Selande fit un rapport concis, et bien que Faile regrettât de ne pas avoir pu se déplacer elle-même, elle dut reconnaître qu’ils en avaient vu presque autant qu’elle aurait pu le souhaiter. Les rues de Bethal étaient quasi désertes même aux heures les plus animées de la journée. Les gens restaient chez eux dans la mesure du possible. Il y avait quelques échanges commerciaux, mais peu de marchands s’aventuraient dans cette région du Ghealdan, et il arrivait à peine assez de denrées pour nourrir la population. La plupart des citadins semblaient frappés de stupeur, effrayés par ce qu’il se passait au-dehors, s’enfonçant de plus en plus dans l’apathie et le désespoir. Tous se taisaient par crainte des espions du Prophète, et fermaient les yeux, de peur d’être pris pour des espions. Le Prophète avait une influence profonde. Par exemple, quel que fût le nombre des bandits écumant les collines, malandrins et coupe-jarrets avaient disparu de Bethal. On disait que le Prophète faisait couper la main aux voleurs.
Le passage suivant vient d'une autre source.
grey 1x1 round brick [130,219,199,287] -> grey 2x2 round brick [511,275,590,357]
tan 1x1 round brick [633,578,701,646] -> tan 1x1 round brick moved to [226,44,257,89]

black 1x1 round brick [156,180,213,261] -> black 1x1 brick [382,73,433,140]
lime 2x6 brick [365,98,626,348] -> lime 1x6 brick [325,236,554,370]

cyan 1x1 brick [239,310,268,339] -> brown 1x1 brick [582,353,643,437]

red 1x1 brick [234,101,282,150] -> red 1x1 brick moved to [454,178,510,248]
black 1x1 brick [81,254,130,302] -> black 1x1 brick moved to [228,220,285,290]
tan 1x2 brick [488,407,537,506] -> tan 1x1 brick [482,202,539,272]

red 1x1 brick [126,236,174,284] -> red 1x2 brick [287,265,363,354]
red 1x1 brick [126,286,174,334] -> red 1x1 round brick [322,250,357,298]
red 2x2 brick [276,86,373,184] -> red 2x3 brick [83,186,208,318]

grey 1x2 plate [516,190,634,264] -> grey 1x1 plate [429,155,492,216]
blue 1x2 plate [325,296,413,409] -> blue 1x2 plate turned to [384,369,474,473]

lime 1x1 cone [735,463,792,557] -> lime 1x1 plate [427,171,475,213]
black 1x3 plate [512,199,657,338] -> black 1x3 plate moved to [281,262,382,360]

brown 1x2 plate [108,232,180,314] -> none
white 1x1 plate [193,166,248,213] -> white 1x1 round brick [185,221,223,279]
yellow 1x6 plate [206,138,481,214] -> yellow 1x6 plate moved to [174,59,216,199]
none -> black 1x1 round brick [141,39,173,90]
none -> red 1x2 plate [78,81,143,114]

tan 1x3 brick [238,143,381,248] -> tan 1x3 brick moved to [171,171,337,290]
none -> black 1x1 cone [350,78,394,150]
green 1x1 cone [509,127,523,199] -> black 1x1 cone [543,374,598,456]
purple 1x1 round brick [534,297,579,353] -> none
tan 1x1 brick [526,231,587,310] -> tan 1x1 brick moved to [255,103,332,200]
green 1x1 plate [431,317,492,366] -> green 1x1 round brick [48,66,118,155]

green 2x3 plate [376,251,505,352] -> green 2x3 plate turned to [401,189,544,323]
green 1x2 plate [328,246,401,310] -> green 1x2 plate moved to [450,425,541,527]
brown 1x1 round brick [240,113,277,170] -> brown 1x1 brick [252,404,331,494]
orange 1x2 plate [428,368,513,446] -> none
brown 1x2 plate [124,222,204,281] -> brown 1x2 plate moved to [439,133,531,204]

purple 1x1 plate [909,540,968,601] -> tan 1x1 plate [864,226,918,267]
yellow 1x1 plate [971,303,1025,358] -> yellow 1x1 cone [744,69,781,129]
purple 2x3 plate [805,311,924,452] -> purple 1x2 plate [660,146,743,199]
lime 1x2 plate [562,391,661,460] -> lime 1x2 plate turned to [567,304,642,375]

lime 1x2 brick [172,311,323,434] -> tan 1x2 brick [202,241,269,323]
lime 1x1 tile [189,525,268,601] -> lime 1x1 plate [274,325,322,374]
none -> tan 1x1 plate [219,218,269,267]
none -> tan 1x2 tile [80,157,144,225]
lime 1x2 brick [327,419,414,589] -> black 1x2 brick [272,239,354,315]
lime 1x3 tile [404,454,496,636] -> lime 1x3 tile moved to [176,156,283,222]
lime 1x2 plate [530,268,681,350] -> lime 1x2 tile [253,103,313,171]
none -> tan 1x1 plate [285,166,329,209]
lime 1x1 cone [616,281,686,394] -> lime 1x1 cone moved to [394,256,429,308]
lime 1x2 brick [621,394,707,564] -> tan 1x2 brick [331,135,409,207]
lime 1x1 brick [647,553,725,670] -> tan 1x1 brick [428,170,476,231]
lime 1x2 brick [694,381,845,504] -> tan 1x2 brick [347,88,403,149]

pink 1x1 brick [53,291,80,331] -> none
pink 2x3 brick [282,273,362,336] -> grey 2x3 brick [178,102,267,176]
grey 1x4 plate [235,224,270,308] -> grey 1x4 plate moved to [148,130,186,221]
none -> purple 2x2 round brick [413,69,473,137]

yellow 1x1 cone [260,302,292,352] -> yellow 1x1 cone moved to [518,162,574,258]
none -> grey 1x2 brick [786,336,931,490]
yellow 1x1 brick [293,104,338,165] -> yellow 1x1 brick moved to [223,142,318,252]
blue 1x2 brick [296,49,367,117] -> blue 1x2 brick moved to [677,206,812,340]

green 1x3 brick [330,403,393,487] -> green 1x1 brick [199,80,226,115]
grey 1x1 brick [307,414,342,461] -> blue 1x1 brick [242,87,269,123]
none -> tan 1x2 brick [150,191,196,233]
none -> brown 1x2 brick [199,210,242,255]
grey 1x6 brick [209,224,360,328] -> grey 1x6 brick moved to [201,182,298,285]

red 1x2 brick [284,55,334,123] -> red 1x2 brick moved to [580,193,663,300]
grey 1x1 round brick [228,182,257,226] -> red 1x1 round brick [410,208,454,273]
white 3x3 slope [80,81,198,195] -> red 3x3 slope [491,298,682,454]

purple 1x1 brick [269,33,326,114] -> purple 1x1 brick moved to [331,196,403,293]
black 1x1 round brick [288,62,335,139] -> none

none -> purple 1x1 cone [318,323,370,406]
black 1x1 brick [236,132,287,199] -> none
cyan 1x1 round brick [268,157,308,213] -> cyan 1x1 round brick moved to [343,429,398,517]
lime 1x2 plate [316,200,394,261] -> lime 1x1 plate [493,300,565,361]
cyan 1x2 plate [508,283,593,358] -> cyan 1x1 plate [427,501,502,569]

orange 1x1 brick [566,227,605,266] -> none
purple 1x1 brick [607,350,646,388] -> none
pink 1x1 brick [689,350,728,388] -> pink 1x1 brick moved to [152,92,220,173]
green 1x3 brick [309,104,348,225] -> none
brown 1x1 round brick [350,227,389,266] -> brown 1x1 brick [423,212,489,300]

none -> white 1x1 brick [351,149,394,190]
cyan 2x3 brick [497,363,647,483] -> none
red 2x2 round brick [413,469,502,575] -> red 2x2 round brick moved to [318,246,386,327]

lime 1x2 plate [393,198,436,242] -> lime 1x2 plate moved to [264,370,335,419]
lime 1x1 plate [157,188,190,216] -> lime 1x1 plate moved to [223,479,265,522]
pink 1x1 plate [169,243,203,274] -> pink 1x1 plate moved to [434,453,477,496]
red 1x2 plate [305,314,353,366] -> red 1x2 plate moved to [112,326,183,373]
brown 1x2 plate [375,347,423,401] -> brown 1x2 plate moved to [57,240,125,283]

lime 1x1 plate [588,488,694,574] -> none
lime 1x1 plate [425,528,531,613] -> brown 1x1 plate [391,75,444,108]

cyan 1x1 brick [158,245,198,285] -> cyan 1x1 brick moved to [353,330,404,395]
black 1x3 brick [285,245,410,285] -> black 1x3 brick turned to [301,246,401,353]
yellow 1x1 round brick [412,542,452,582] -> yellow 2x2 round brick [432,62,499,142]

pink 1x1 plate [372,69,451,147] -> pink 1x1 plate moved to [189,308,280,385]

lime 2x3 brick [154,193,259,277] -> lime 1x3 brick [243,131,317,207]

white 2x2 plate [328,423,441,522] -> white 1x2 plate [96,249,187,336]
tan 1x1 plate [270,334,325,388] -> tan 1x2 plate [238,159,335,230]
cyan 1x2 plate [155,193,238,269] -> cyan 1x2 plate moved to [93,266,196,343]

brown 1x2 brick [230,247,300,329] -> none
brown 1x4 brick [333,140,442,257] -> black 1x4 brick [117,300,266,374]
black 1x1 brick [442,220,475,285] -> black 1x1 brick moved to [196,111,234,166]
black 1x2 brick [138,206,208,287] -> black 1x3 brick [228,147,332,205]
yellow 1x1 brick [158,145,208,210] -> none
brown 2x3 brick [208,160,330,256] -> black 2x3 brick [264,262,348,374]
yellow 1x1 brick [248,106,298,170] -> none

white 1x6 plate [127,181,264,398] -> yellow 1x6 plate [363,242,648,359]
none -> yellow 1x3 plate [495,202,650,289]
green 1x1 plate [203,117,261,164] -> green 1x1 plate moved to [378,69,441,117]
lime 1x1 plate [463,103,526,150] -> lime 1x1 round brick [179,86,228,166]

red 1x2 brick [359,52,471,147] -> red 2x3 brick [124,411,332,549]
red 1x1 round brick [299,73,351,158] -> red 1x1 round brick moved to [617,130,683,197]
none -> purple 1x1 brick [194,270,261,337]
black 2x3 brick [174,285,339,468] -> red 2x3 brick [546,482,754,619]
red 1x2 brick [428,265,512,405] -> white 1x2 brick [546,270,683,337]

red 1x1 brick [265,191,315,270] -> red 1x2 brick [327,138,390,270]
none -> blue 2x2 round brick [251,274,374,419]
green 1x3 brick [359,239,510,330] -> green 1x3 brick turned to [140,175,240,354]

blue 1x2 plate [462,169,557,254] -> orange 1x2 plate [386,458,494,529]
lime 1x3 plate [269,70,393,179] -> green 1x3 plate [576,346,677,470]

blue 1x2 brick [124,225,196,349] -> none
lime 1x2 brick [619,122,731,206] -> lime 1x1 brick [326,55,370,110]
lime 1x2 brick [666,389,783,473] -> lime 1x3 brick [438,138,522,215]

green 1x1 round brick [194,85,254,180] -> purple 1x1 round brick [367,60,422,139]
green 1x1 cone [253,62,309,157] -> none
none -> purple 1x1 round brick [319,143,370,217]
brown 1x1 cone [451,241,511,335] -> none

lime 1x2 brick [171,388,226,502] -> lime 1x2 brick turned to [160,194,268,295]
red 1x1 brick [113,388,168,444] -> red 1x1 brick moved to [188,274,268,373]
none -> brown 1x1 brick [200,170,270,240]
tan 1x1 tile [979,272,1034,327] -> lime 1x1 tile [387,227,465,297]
Mais ce châtiment se semblait pas s’appliquer à ses propres disciples.
— La Reine fait tous les jours le tour de la cité, pour remonter le moral de la population, dit Selande, mais je crois que ça ne sert pas à grand-chose. Ici dans le Sud, elle s’efforce de rappeler aux gens qu’ils ont une Reine. Peut-être qu’elle a eu plus de succès ailleurs. Le Guet a été ajouté à la Garde, et aussi presque tous les soldats, pour que les gens se sentent davantage en sécurité. Jusqu’à ce qu’elle aille dans une autre région. Contrairement à tout le monde, Alliandre ne semble pas craindre que le Prophète prenne d’assaut les murailles. Elle se promène matin et soir dans les jardins du palais du Seigneur Telabin, entourée de quelques soldats qui s’intéressent surtout aux cuisines. Les gens se préoccupent autant de la nourriture que du Prophète, et du temps que dureront les privations. En vérité, ma Dame, je crois qu’en dépit de tous les soldats présents sur le chemin de ronde, si Masema se présentait seul aux portes, on lui livrerait la ville.
— C’est sûr, intervint dédaigneusement Meralda, bouclant son ceinturon à sa taille. Et en criant miséricorde.
Brune et trapue, Meralda était aussi grande que Faile, mais la Tairene baissa la tête au froncement de sourcils de Selande et murmura des excuses. Après Faile, c’était elle qui commandait les Cha Faile.